Pero por mucho que Isabel de Barcelos se esforzara por inculcarle a su nieta el coraje, la fuerza y la rectitud que se supone que deben ser propios a una soberana, la infanta no estaba destinada a reinar. Su futuro era idéntico al de tantas otras jóvenes de su época y condición: convertirse en una simple prenda para sellar alianzas. Aun así, y puesto que era hija de un rey, recibió una correcta educación humanística supervisada por Gonzalo Chacón, un historiador y político que había servido a Juan II, quien la versó en literatura, arte y filosofía. Los años de Arévalo hicieron el resto, forjando en la pequeña Isabel un carácter austero, reflexivo, templado gracias a las horas de silencio y recogimiento en sí misma, además de la terrible experiencia de ver declinar a su madre. Precisamente fue esta última vivencia acaso la más determinante, aquella que dejaría en Isabel una impronta imborrable, pero que la ayudaría también a madurar muy rápido.

¿Cómo podía sustraerse Isabel a la desesperanza que parecía invadir a la mujer que la había engendrado y de la que se decía que había sido hermosa, astuta y de porte tan regio? A veces, trataba de imaginarse a su madre antes de que la poseyera esa incurable melancolía, cuando aún era reina de Castilla. Realmente tenía que haber sido una mujer admirable, tal como aseguraba su abuela, aunque ahora se obstinara en vivir detrás de postigos cerrados. Cuando se encontraba con ella, Isabel, que pese a ser tan niña poseía una aguda sensibilidad, veía a una mujer vulnerable y derrotada, arrastrada a las profundidades de su propia oscuridad, incapaz de reconocerla, incluso de amarla en aquella inconsciencia. Isabel de Barcelos y Beatriz de Bobadilla, su querida doncella y amiga, trataban en vano de suavizar las continuas indisposiciones de su madre. Isabel se daba cuenta de todo y en ella anidó lentamente un apasionado orgullo contra la corte y, especialmente, contra su medio hermano, cuyo desdén lo vivía como una traición. En ocasiones, oía a su abuela quejarse amargamente del abandono de la Corona y de la mella que habían hecho en su hija las intrigas de palacio. ¿Cuál era su pecado para merecer tal displicente trato?, se preguntaba Isabel.

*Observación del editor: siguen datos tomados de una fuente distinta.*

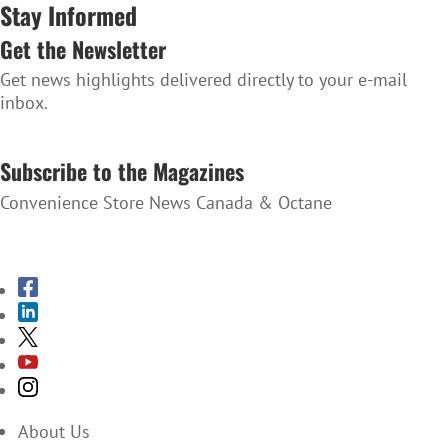
Stay Informed
Get the Newsletter
Get news highlights delivered directly to your e-mail
inbox.
SUBSCRIBE TO THE NEWSLETTER
Subscribe to the Magazines
Convenience Store News Canada & Octane
SUBSCRIBE TO THE MAGAZINES
About Us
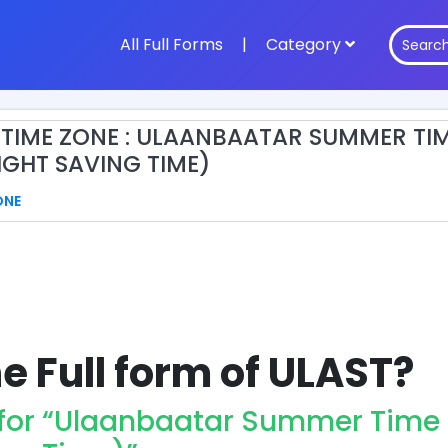
All Full Forms
|
Category
 TIME ZONE : ULAANBAATAR SUMMER TI
IGHT SAVING TIME)
ONE
e Full form of ULAST?
 for “Ulaanbaatar Summer Time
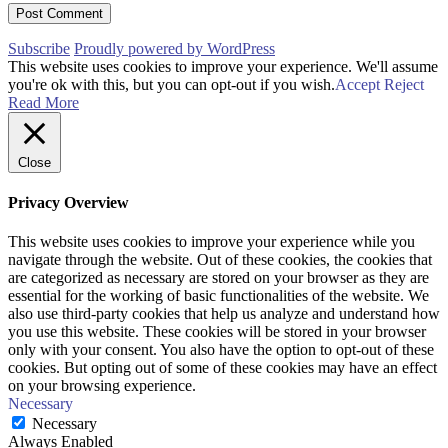
Subscribe
Proudly powered by WordPress
This website uses cookies to improve your experience. We'll assume
you're ok with this, but you can opt-out if you wish.
Accept
Reject
Read More
Close
Privacy Overview
This website uses cookies to improve your experience while you
navigate through the website. Out of these cookies, the cookies that
are categorized as necessary are stored on your browser as they are
essential for the working of basic functionalities of the website. We
also use third-party cookies that help us analyze and understand how
you use this website. These cookies will be stored in your browser
only with your consent. You also have the option to opt-out of these
cookies. But opting out of some of these cookies may have an effect
on your browsing experience.
Necessary
Necessary
Always Enabled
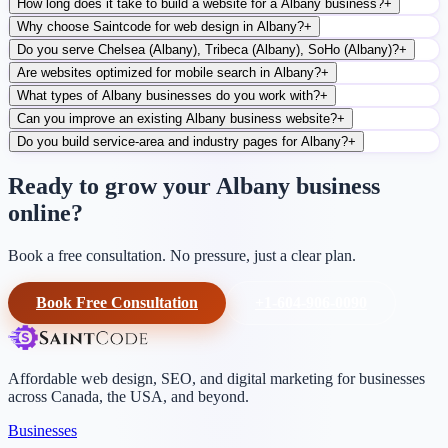
How long does it take to build a website for a Albany business?
+
Why choose Saintcode for web design in Albany?
+
Do you serve Chelsea (Albany), Tribeca (Albany), SoHo (Albany)?
+
Are websites optimized for mobile search in Albany?
+
What types of Albany businesses do you work with?
+
Can you improve an existing Albany business website?
+
Do you build service-area and industry pages for Albany?
+
Ready to grow your Albany business
online?
Book a free consultation. No pressure, just a clear plan.
Book Free Consultation
+1-604-906-0090
Affordable web design, SEO, and digital marketing for businesses
across Canada, the USA, and beyond.
Businesses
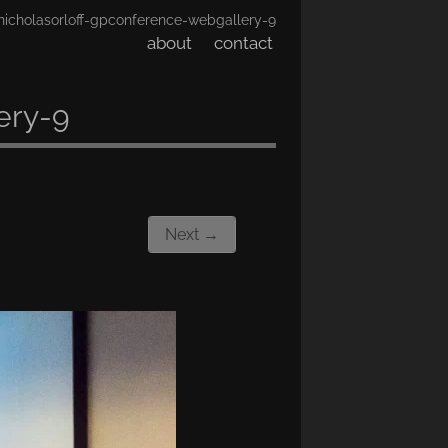
nicholasorloff-gpconference-webgallery-9
about
contact
ery-9
Next →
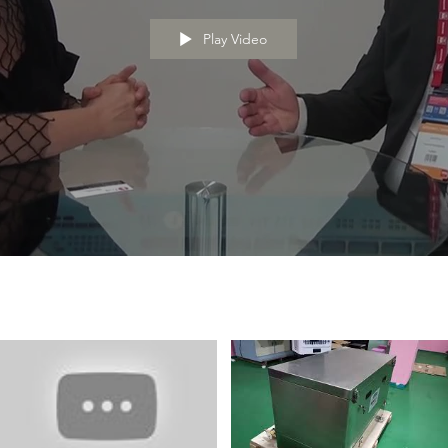
Play Video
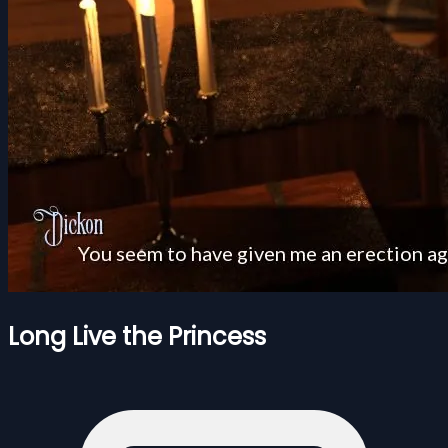
Long Live the Princess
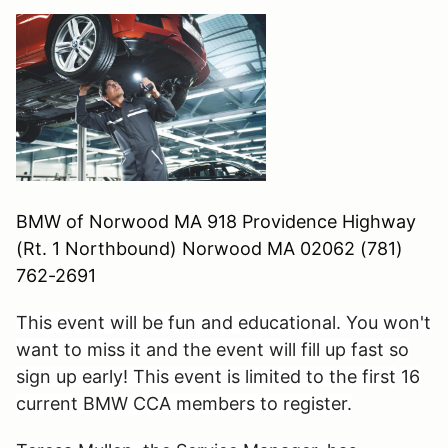
BMW of Norwood MA 918 Providence Highway
(Rt. 1 Northbound) Norwood MA 02062 (781)
762-2691
This event will be fun and educational. You won't
want to miss it and the event will fill up fast so
sign up early! This event is limited to the first
16
current BMW CCA members to register.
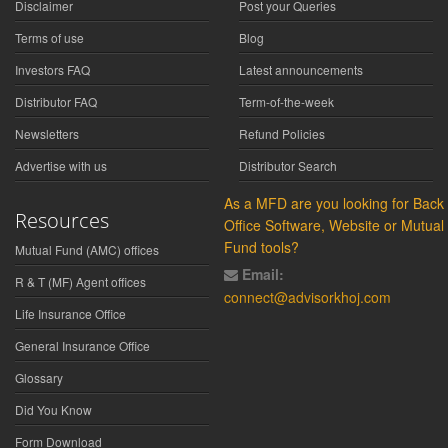
Disclaimer
Post your Queries
Terms of use
Blog
Investors FAQ
Latest announcements
Distributor FAQ
Term-of-the-week
Newsletters
Refund Policies
Advertise with us
Distributor Search
As a MFD are you looking for Back
Resources
Office Software, Website or Mutual
Fund tools?
Mutual Fund (AMC) offices
Email:
R & T (MF) Agent offices
connect@advisorkhoj.com
Life Insurance Office
General Insurance Office
Glossary
Did You Know
Form Download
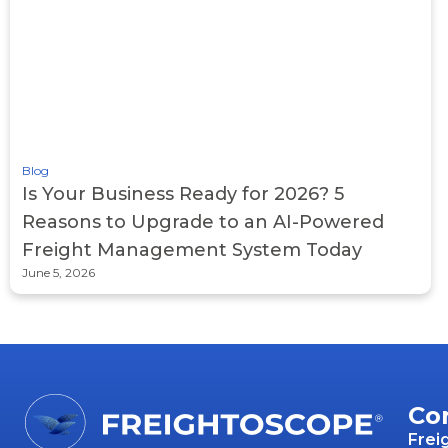
Blog
Is Your Business Ready for 2026? 5
Reasons to Upgrade to an AI-Powered
Freight Management System Today
June 5, 2026
Co
Frei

A pesar de todas aquellas sombras y fantasmas, o quizá gracias a ellos, crecía en Isabel una confianza inquebrantable en sus capacidades, un gran sentido del deber y el honor y una férrea devoción. Pensaba la niña que estaba preparada para todo. Para cuidar a su madre y a Alfonso cuando fuese mayor y faltase su abuela, para hacerse cargo con amor y lealtad de los suyos y servir a su familia. Le esperaba, sin embargo, una amarga sorpresa. La orden de arrancar «inhumana y forzosamente» de los brazos de la reina viuda, en palabras de la propia infanta, tanto a ella como a Alfonso fue el preámbulo de todo tipo de juegos de poder en los que se verían atrapados los dos hermanos a su llegada a la corte del rey Enrique en Segovia en verano de 1461. Fue un derrumbe, un ataque frontal a la fortaleza que Isabel había construido desde pequeña y que creía inexpugnable.

A

Tan solo llevaban unos meses en Segovia cuando la corte se trasladó a Madrid a la espera del nacimiento del heredero al trono de Castilla. Isabel, junto a su hermano, viajó con la comitiva real. Había pasado poco tiempo desde que había dejado Arévalo, pero la infanta ya no era la misma. Había aprendido a moverse en el ambiente de palacio y había visto cómo se urdían las intrigas, las conspiraciones hacia tal o cual noble, los chismes que podían acabar con una reputación. También había descubierto el lujo de los banquetes reales, la belleza y la épica de las historias de los trovadores, que cantaban las hazañas de caballeros muertos en combate o que caían presos de un amor tal por su amada que enfermaban e incluso morían. La corte era un lugar extraño, lleno de placeres, pero también de peligros, e Isabel no dejaba de ser consciente de ello ni por un segundo.